>> begin
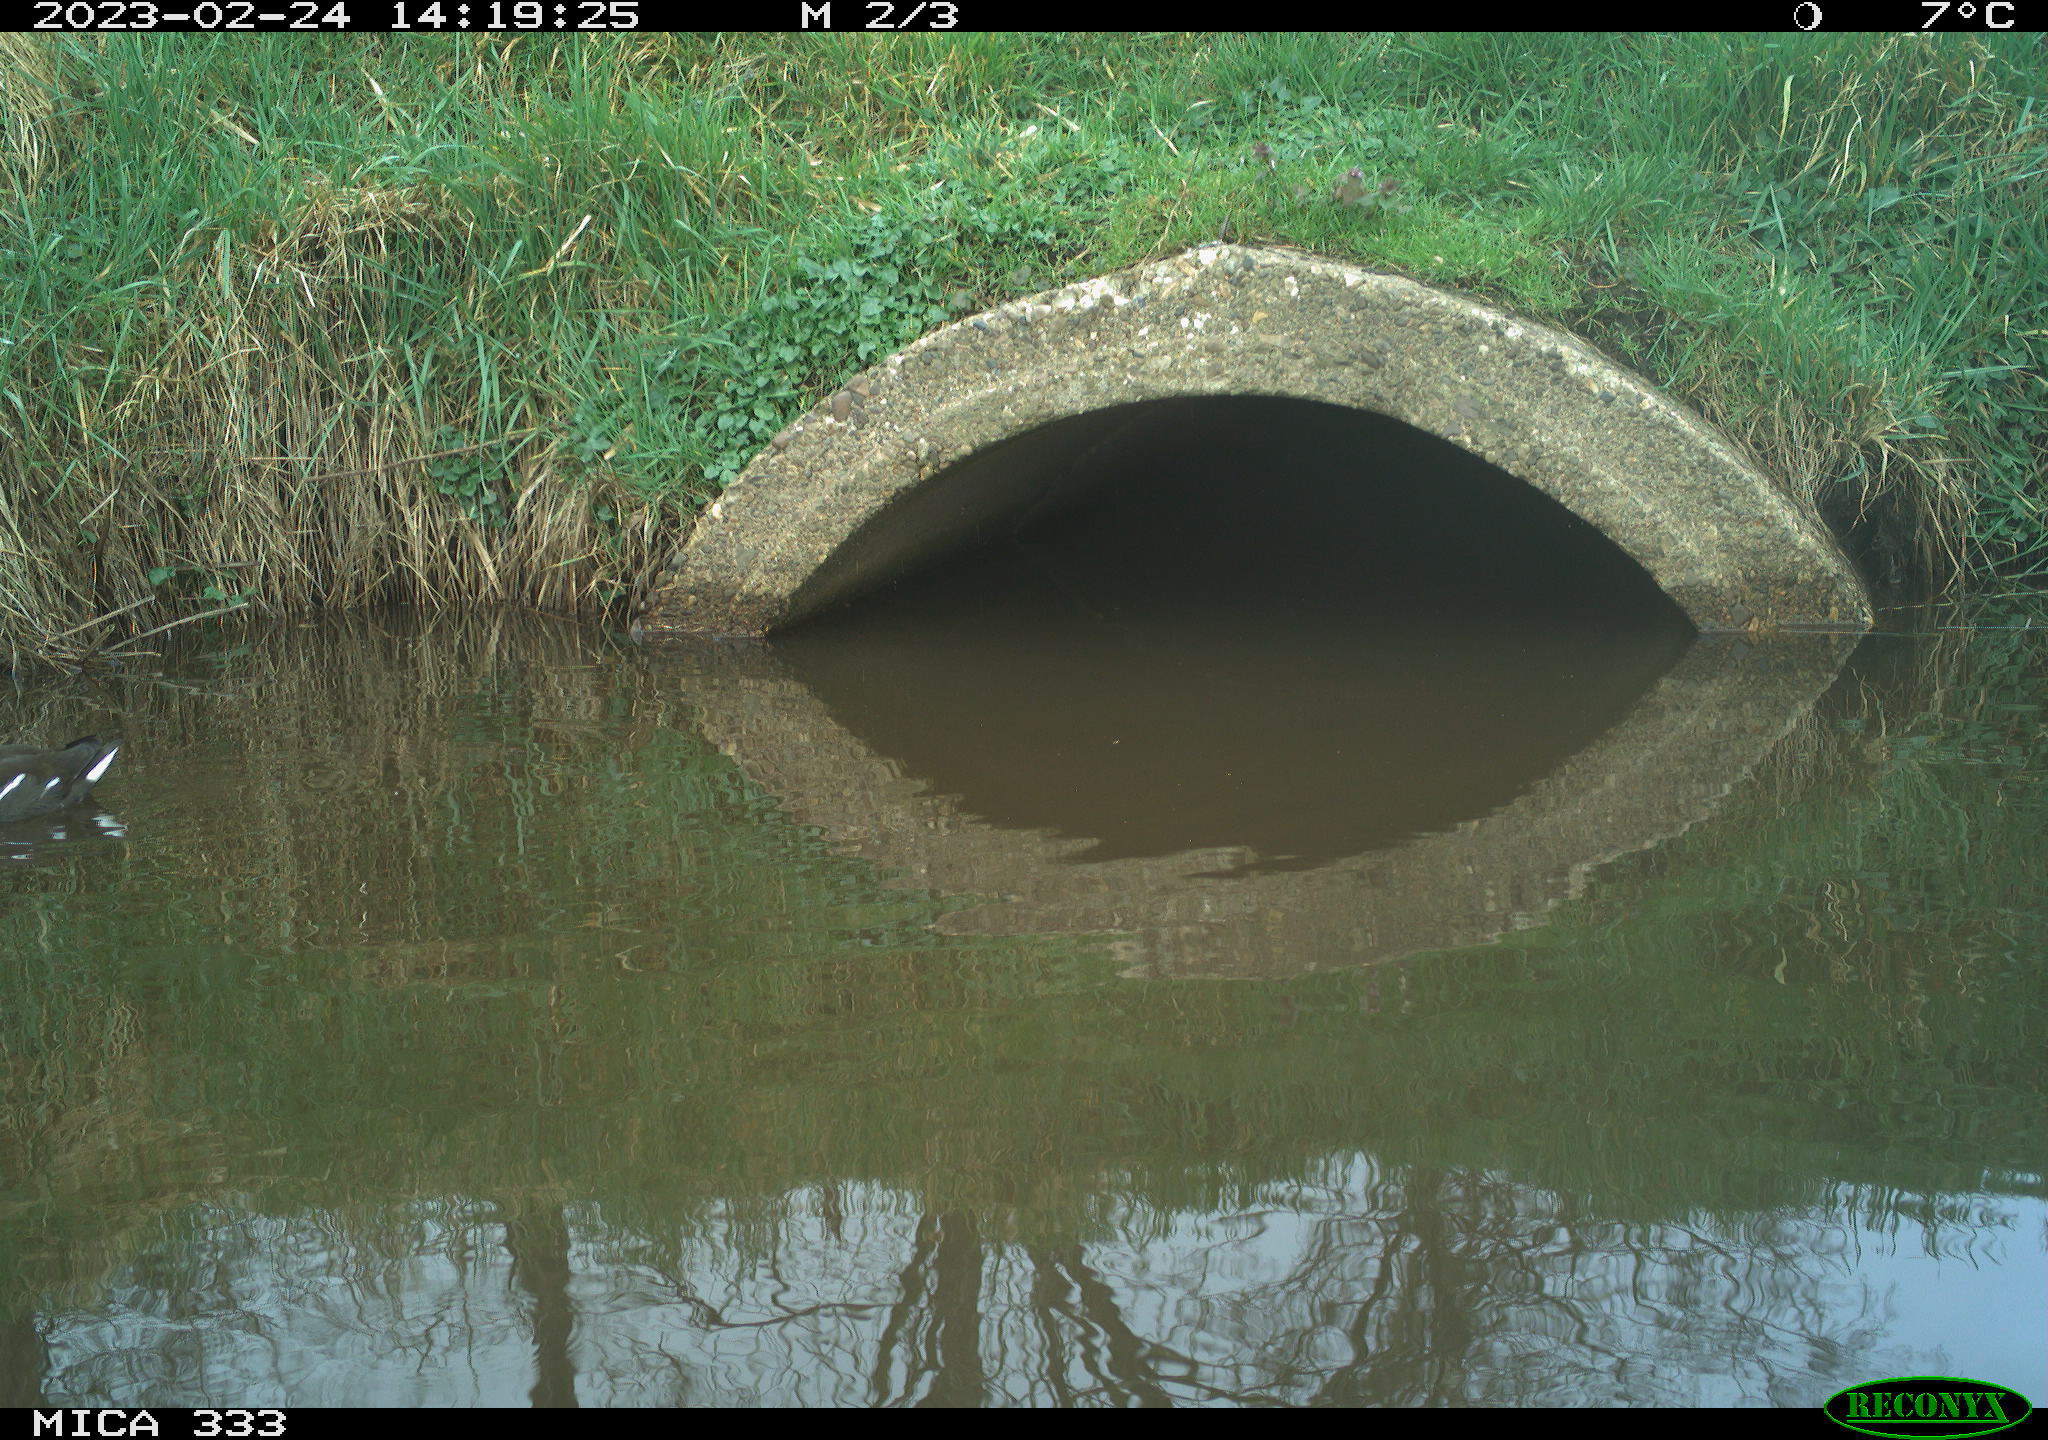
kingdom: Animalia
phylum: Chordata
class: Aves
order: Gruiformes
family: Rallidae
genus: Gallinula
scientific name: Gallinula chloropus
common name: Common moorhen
>> end
Render all of the data above as a two-column CSV with the headers input and output. Give one row per item, with its text under input and its answer under output, each in a single quoted field with line breaks changed to spaces, and leave the pictures out.

* [EXERCISE RESPONSE]:
input,output
"kingdom:","Animalia"
"phylum:","Chordata"
"class:","Aves"
"order:","Gruiformes"
"family:","Rallidae"
"genus:","Gallinula"
"scientific name:","Gallinula chloropus"
"common name:","Common moorhen"